Stille Nacht – vor 130 Jahren offenbar „neu“ gemacht - Bauernzeitung
Seit fast 40 Jahren beschäftigt sich Martin Reiter aus St. Gertraudi mit der Erforschung der Verbreitung von „Stille Nacht“, dem bekanntesten Weihnachtslied der Welt. Immer wieder fand und findet er Interessantes, Kurioses und Außergewöhnliches zum „Weltfriedenslied“, das im Jahr 1818 erstmals in Oberndorf bei Salzburg in der dortigen Nikolauskirche erklang. Auch heuer hat Martin Reiter wieder ein Kuriosum entdeckt, und zwar im Tiroler Volksboten vom 21. Dezember 1893. Dort findet sich eine abgeänderte Textfassung von „Stille Nacht“.
„Hier hat wohl Sebastian Rieger – später bekannt als Reimmichl – Hand angelegt“, ist sich Reiter sicher.

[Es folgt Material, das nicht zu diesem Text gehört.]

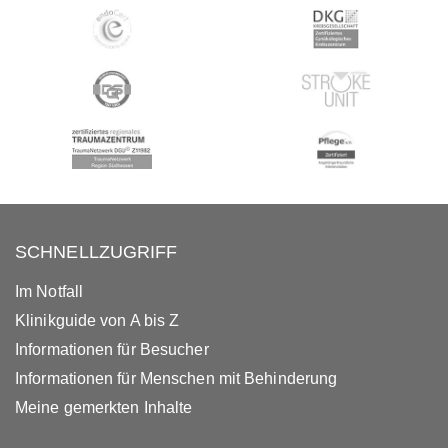
SCHNELLZUGRIFF
Im Notfall
Klinikguide von A bis Z
Informationen für Besucher
Informationen für Menschen mit Behinderung
Meine gemerkten Inhalte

Rieger schrieb bereits damals fürs „Bötl“, wie die Zeitung auch genannt wurde, und wurde einige Jahre später deren Redakteur. Begründet wurde die neue Textfassung damals vom Autor wie folgt: „Allerorts wird in der heiligen Weihnachtszeit das schöne Lied ,Stille Nacht‘ gesungen; leider ist nur die erste Strophe dieses Liedes gut sangbar. In der vorliegenden Fassung dürfte dieser Uebelstand behoben sein.“ Der adaptierte Text vom Jahr 1893 lautet wie folgt:
Stille Nacht, heilige Nacht! Alles schläft, einsam wacht nur der Hirten hochheilige Schar. Holder Knabe im lockigen Haar, schlafe in himmlischer Ruh’!
Stille Nacht, heilige Nacht! Droben zieh’n Sternlein sacht, und die Englein singen so leis’ hold und lieblich die himmlische Weis’: „Ehre sei Gott in der Höh’!“
Stille Nacht, heilige Nacht! Christkindlein, wie es lacht; Oh, wie macht uns sein rosiger Mund große, selige Freude kund: „Friede den Menschen auf Erd’!“
„Stille Nacht“-Forscher Martin Reiter erzählt über den Werdegang des „Reimmichl“: „Der Priester und Dichter Sebastian Rieger, der Reimmichl (geb. 28. Mai 1867 in St. Veit i. D.; gest. 2. Dezember 1953 in Heiligkreuz, Hall), erlangte als Volksdichter große Bekanntheit und Beliebtheit bei der Bevölkerung. Als Volksdichter veröffentlichte er erste Erzählungen und Geschichten im Tiroler Volksboten. Dort arbeitete er ab 1897 als Redakteur mit.“
Aus dieser Zeit stammt sein Pseudonym „Reimmichl“, in Anlehnung an ein damals in Sexten lebendes Original, den „Michl“, einen Schuster, der sich als Geschichtenerzähler hervortat. Von 1914 an wirkte er bis zu seinem Tod als Kaplan in Heiligkreuz bei Hall in Tirol. Seit 1925 erscheint „Reimmichls Volkskalender“. Er schrieb Romane, Erzählungen und heitere Geschichten.